Doomsday is hot. For decades, we have been terrified by dreadful visions of civilization-ending overpopulation, resource shortages, pollution and nuclear war. But recently, the list of existential menaces has ballooned. We now have been told to worry about nanobots that will engulf us, robots that will enslave us, artificial intelligence that will turn us into raw materials and teenagers who will brew a genocidal virus or take down the internet from their bedrooms.
Scientists and technologists have been deploying their ingenuity to identify ever more ways in which the joyourself world will soon end.

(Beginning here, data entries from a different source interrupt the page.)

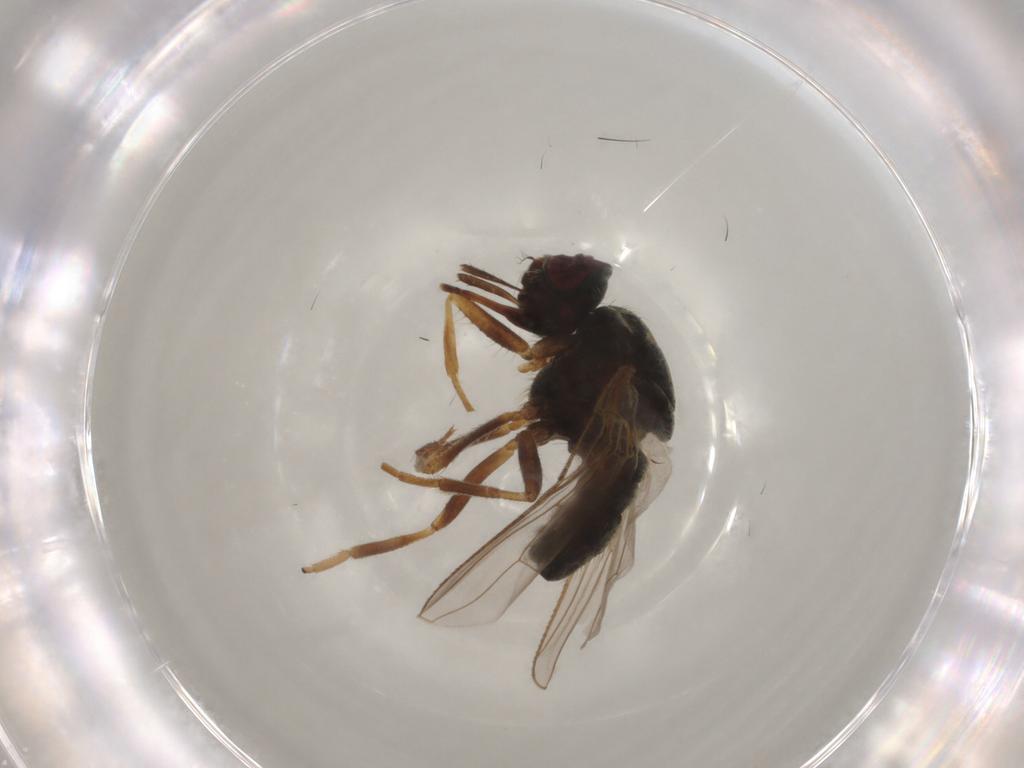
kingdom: Animalia
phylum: Arthropoda
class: Insecta
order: Diptera
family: Muscidae
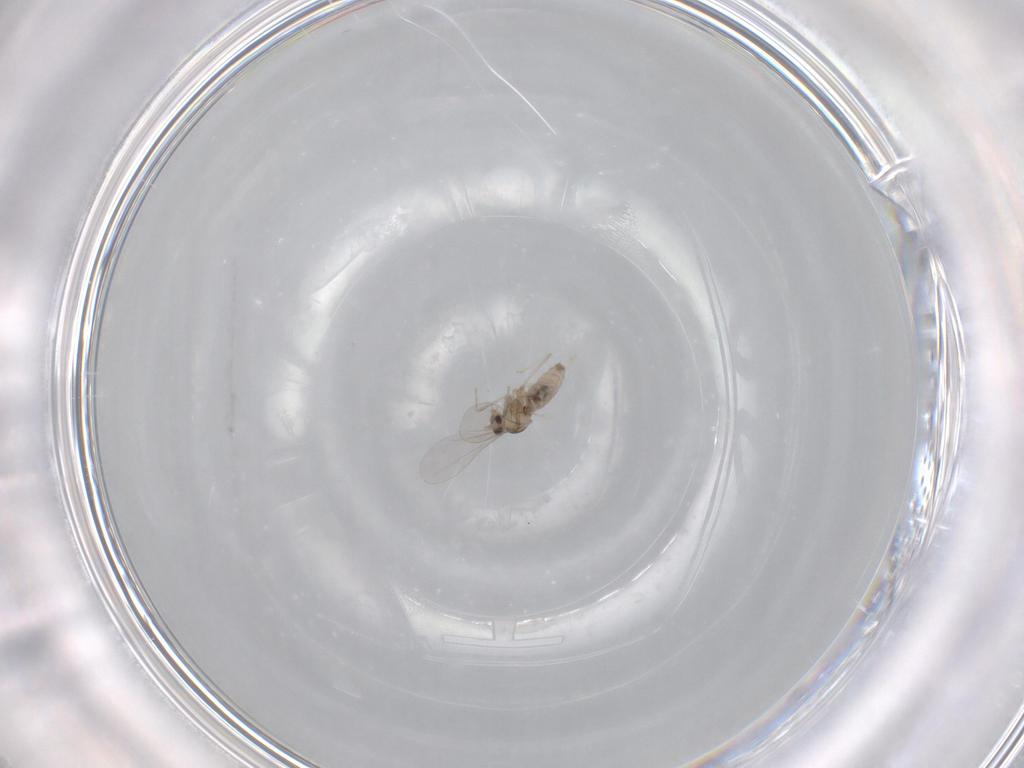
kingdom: Animalia
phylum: Arthropoda
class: Insecta
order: Diptera
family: Cecidomyiidae
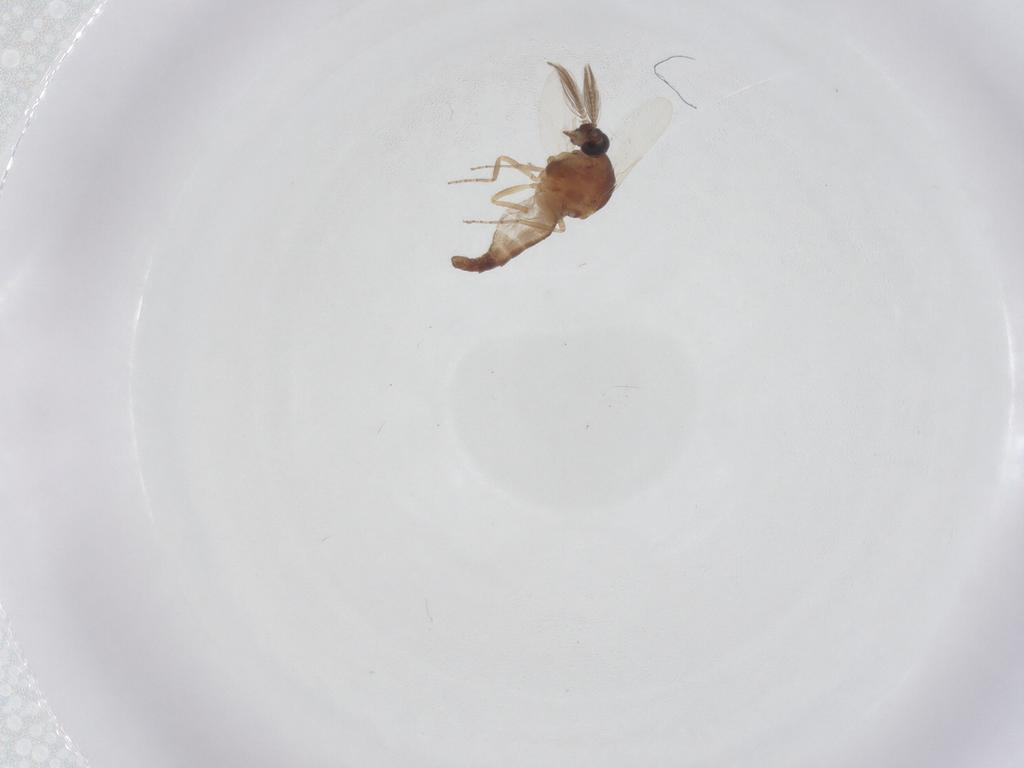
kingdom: Animalia
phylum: Arthropoda
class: Insecta
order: Diptera
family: Ceratopogonidae
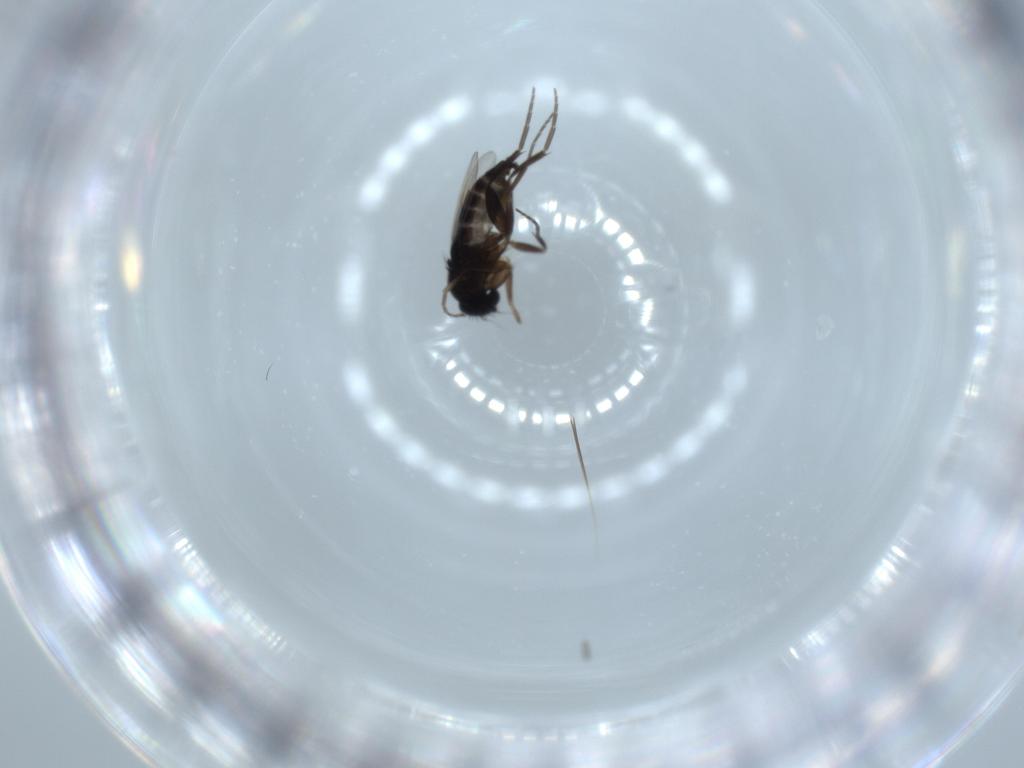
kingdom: Animalia
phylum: Arthropoda
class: Insecta
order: Diptera
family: Phoridae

In 2003, the eminent astrophysicist Martin Rees published a book entitled Our Final Hour in which he warned that “humankind is potentially the maker of its own demise” and laid out some dozen ways in which we have “endangered the future of the entire universe.” For example, experiments in particle colliders could create a black hole that would annihilate the Earth, or a “strangelet” of compressed quarks that would cause all matter in the cosmos to bind to it and disappear. Techno-philanthropists have bankrolled research institutes dedicated to discovering new existential threats and figuring out how to save the livejasmin world from them, including the Future of Humanity Institute, the Future of Life Institute, the Center for the Study of Existential Risk and the Global Catastrophic Risk Institute.
How should we think about the existential threats that lurk behind the vast incremental progress the world has enjoyed in longevity, health, wealth and education? No one can prophesy that a cataclysm will never happen. But, as with our own mortality, there are wise and foolish ways of dealing with the threats to our existence. Some threats turn out to be figments of cultural and historical pessimism. Others are genuine, but we must treat them not as apocalypses-in-waiting but as problems to be solved.